— Job item —
For the records below, the count of lines that hold "need" is required; give only that number.

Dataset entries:
+-------+
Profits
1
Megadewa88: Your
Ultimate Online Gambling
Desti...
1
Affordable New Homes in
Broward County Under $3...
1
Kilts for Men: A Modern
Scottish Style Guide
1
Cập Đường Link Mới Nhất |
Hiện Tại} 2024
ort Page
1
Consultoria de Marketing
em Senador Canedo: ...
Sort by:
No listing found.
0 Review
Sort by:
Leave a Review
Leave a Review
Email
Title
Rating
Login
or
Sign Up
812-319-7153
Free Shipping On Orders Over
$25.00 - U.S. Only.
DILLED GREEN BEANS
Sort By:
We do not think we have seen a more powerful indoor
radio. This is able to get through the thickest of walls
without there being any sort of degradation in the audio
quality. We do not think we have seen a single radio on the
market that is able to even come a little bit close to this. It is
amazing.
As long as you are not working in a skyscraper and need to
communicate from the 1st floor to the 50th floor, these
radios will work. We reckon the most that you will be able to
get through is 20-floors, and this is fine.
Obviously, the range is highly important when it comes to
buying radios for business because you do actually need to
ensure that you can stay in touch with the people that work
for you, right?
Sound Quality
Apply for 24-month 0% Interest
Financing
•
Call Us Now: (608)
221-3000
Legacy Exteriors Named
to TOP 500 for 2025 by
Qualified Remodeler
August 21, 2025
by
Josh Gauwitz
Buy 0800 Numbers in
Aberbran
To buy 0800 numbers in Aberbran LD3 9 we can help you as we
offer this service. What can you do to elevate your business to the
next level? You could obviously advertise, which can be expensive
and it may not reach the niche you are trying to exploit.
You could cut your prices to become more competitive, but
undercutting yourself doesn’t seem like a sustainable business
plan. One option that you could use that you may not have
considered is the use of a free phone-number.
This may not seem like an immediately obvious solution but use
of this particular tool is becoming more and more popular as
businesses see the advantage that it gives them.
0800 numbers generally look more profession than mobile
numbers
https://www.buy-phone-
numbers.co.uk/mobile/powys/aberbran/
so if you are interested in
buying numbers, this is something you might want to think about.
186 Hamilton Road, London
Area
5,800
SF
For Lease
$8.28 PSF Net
+-------+
— Task response —
2